I worked with someone who never wanted to deliver “bad news”; she had passive-aggressive ways of asking questions that never got to the heart of the matter. Then, when the situation became too much to handle, she asked HR to step in and manage it. Of course, this completely took her subordinate by surprise. As a result, their relationship became more fragmented with confusion and distrust. When I asked her why she didn’t speak directly to the employee at the beginning of the issues, her comment was, “I didn’t want to hurt that person or make them feel badly.” Which goes to another adage – what we fear most often will come true if we don’t face it.
What fascinates me about conflict is that it can often begin in a small way: an irritation or simply a difference of opinion. When I get into my straighten-things-up mode at home, I will often “help” my husband with his things. Early into our marriage he wouldn’t say a thing; then, one day he simply said, “Worry about your stuff and I’ll worry about mine.” Well, the ancient fight-or-flight gene reared its head in me, and I just couldn’t help but respond because he wasn’t worrying about his things (in my opinion). And so, it began…conflict.
Yet, rather than an outbreak of fisticuffs, we had a healthy debate. We asked each other questions and were truly interested in listening to what the other person was sharing. We offered our perspectives freely and didn’t take comments too personally. We talked about the impact of our behaviors on one another, not only the behaviors themselves. That was the biggie for me. I learned that that my mess that went untended, along with my “helping” with his junk drawer, sent a signal that the only issue in the house was him – which was far from what I believed. In fact, it turns out I was avoiding a different kind of conflict – me and my never-ending, paper-riddled office!

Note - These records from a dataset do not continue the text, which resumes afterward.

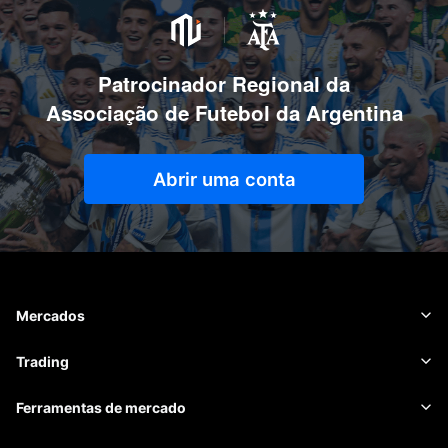
Patrocinador Regional da
Associação de Futebol da Argentina
Abrir uma conta
Mercados
Forex
Trading
Matérias-primas
Plataforma de negociação
Ferramentas de mercado
Criptomoedas
Gestão de risco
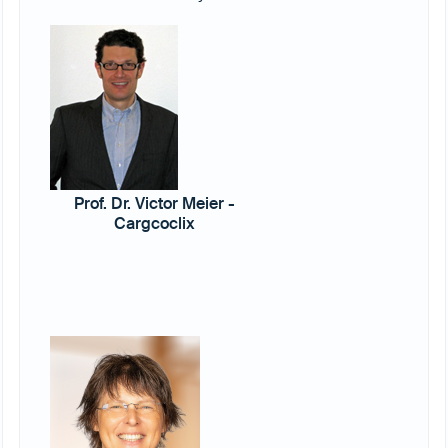
Prof. Dr. Victor Meier -
Cargcoclix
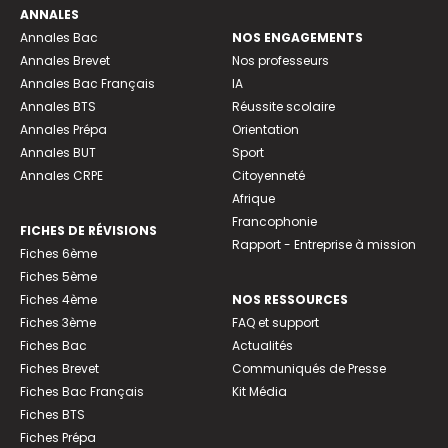
ANNALES
Annales Bac
NOS ENGAGEMENTS
Annales Brevet
Nos professeurs
Annales Bac Français
IA
Annales BTS
Réussite scolaire
Annales Prépa
Orientation
Annales BUT
Sport
Annales CRPE
Citoyenneté
Afrique
Francophonie
FICHES DE RÉVISIONS
Rapport - Entreprise à mission
Fiches 6ème
Fiches 5ème
Fiches 4ème
NOS RESSOURCES
Fiches 3ème
FAQ et support
Fiches Bac
Actualités
Fiches Brevet
Communiqués de Presse
Fiches Bac Français
Kit Média
Fiches BTS
Fiches Prépa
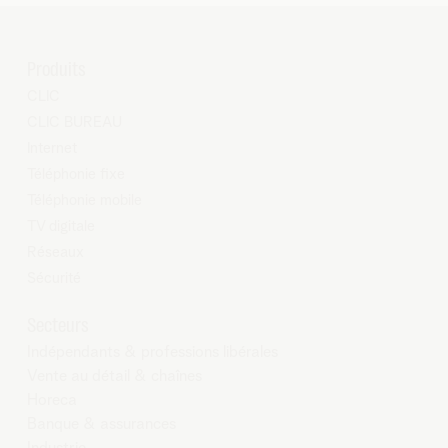
Produits
CLIC
CLIC BUREAU
Internet
Téléphonie fixe
Téléphonie mobile
TV digitale
Réseaux
Sécurité
Secteurs
Indépendants & professions libérales
Vente au détail & chaînes
Horeca
Banque & assurances
Industrie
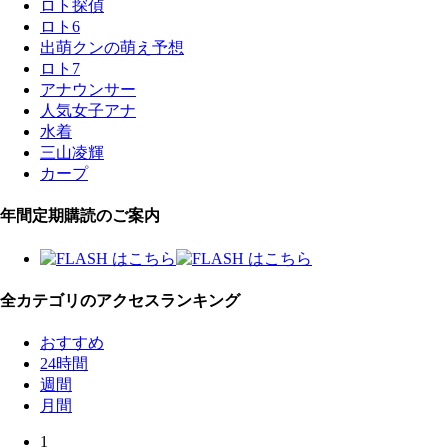
ロト探偵
ロト6
出萌クンの萌え予想
ロト7
アナウンサー
人気女子アナ
水着
三山凌輝
カープ
年間定期購読のご案内
全カテゴリのアクセスランキング
おすすめ
24時間
週間
月間
1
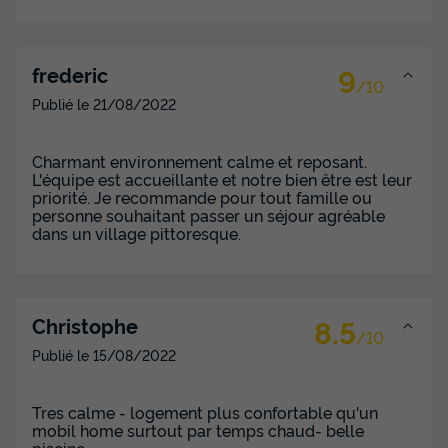
9
frederic
/10
Publié le
21/08/2022
Charmant environnement calme et reposant.
L'équipe est accueillante et notre bien être est leur
priorité. Je recommande pour tout famille ou
personne souhaitant passer un séjour agréable
dans un village pittoresque.
8.5
Christophe
/10
Publié le
15/08/2022
Tres calme - logement plus confortable qu'un
mobil home surtout par temps chaud- belle
piscine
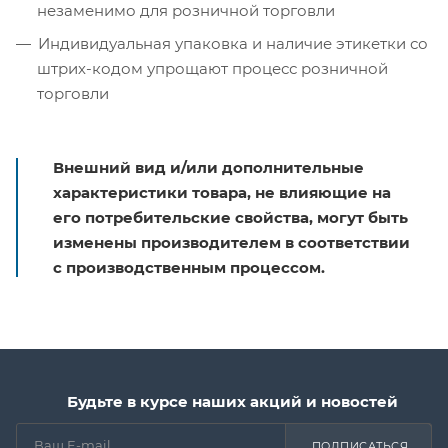
незаменимо для розничной торговли
Индивидуальная упаковка и наличие этикетки со
штрих-кодом упрощают процесс розничной
торговли
Внешний вид и/или дополнительные
характеристики товара, не влияющие на
его потребительские свойства, могут быть
изменены производителем в соответствии
с производственным процессом.
Будьте в курсе наших акций и новостей
ПОДПИСАТЬСЯ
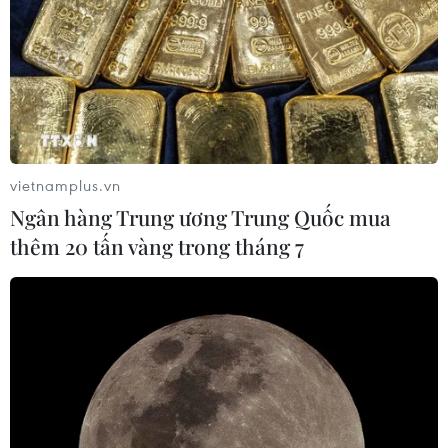
vietnamplus.vn
Ngân hàng Trung ương Trung Quốc mua
thêm 20 tấn vàng trong tháng 7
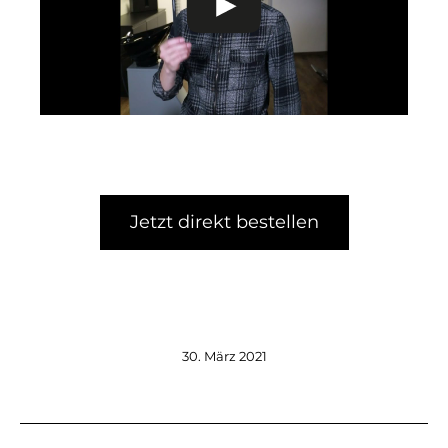
Jetzt direkt bestellen
30. März 2021
Kommentarnavigation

This Week: Where are you avoiding conflict? At work? At home? First, really think about the situation and yourself: How you are contributing to the discomfort? Is there something deeper than the situation itself? If you don’t address it, how will you react to this person in the future? If you decide to share your concerns, approach it with a caring heart. Listen to absorb everything the other person is saying versus listening to respond with a comeback or counter-comment. Reinforce at the beginning of your conversation that both of you have the right to your viewpoints, even when they differ. Be open to the idea that your perspective is not the only one and may, in fact, be altered when you know more. You might be amazed at the growth in your connection.